La firma è stata apposta a Palazzo Mosti, assente il sindaco Clemente Mastella, ma con la presenza dei tre sindaci delle cittadine aderenti: Campoli, Campolattaro e Solopaca, Tommaso Nicola Grasso, Simone Paglia e del primo cittadino solopachese nonché presidente Pompilio Forgione.

Quest’ultimo ha sottolineato: “Una giornata storica per l’organizzazione della gestione idrica che sanerà l’atavico problema della sete per molte cittadine sannite” con l’apporto determinante di Acea Sannio, compartecipata di minoranza e che dovrà a sua volta esprimere il direttore generale, l’ex di Alto Calore Andrea Palomba, e in futuro l’amministratore delegato.

Membri pubblici del CdA saranno Oreste Di Giacomo e Rino Caputo che si è riavvicinato a Mastella.

Tre si diceva i comuni che hanno fino ad ora aderito, in attesa che lo faccia in via definitiva anche Benevento.
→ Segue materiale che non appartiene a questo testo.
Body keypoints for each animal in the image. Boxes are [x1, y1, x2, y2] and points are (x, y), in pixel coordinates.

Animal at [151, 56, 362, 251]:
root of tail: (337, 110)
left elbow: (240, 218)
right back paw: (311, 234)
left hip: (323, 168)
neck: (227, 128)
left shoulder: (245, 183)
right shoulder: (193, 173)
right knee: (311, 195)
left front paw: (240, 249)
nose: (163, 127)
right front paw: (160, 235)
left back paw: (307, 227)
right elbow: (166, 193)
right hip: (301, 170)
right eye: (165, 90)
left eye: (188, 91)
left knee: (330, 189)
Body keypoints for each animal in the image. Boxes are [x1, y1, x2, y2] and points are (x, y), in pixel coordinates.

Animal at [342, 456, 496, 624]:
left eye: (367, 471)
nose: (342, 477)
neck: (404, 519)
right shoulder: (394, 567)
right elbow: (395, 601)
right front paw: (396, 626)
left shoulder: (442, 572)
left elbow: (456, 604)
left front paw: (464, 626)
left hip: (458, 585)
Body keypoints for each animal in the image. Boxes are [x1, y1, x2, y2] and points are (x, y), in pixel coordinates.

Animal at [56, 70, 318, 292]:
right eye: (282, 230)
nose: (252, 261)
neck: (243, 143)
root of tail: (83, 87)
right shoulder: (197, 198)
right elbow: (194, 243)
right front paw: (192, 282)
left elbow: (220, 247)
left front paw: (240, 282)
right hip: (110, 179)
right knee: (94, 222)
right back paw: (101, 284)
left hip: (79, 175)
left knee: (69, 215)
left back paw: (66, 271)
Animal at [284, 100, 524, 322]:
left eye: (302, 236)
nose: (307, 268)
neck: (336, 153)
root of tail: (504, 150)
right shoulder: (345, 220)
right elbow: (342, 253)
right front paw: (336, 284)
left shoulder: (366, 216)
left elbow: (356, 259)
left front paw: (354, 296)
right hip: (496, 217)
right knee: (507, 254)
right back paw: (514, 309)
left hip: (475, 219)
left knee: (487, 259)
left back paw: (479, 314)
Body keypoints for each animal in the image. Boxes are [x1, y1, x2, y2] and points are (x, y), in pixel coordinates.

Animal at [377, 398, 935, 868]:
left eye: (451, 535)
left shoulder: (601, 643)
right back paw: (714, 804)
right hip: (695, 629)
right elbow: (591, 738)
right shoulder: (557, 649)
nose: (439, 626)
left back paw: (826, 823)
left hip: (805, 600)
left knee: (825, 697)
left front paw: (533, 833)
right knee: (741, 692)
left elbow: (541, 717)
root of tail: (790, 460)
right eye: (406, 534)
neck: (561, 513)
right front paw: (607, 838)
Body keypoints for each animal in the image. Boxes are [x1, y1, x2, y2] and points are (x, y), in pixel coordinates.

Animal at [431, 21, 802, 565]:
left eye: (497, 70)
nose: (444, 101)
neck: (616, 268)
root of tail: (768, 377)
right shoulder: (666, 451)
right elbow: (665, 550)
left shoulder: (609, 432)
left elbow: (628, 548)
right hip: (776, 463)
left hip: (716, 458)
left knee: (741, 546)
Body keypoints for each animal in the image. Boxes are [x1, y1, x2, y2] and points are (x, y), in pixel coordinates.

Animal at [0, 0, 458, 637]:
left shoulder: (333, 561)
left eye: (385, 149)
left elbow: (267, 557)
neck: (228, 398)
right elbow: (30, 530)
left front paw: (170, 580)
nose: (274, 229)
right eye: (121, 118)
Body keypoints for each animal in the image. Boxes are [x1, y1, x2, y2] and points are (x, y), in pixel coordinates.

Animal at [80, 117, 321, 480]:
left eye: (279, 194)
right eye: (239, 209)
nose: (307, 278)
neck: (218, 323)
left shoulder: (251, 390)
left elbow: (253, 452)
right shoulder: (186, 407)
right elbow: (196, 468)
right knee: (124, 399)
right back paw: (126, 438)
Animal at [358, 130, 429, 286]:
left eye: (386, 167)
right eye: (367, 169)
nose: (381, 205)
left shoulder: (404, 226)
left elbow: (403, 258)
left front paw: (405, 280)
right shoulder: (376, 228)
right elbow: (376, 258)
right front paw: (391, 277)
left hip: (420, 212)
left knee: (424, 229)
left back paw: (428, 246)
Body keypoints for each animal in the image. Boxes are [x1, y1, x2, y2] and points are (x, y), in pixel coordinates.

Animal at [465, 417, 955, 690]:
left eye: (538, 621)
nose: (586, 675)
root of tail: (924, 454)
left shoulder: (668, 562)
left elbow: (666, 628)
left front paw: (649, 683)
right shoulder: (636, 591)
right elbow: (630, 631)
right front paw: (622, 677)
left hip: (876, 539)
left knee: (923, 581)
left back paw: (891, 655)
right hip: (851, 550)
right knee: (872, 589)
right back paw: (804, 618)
La certezza mastelliana è che nel giro di un paio d’anni l’adesione possa essere della quasi totalità dei 78 comuni sanniti.

Resta sullo sfondo quale convitato di pietra la Corte dei Conti, intervenuta nel corso del tempo durante il complicato e contrastato iter costitutivo del nuovo organismo e il cui ultimo parere, obbligatorio ma non vincolante, è stato per ora parzialmente negativo.

E con molta probabilità si confermerà tale. E nemmeno si apre alla possibilità di creare una società che raggruppi i comuni in una sola voce e che faccia valere il 55% di capitale pubblico che è ora dilazionato e incapace di reggere il 45% compatto del socio privato che mantiene prerogativa di veto e la scelta del direttore generale e ovviamente dell’amministratore delegato.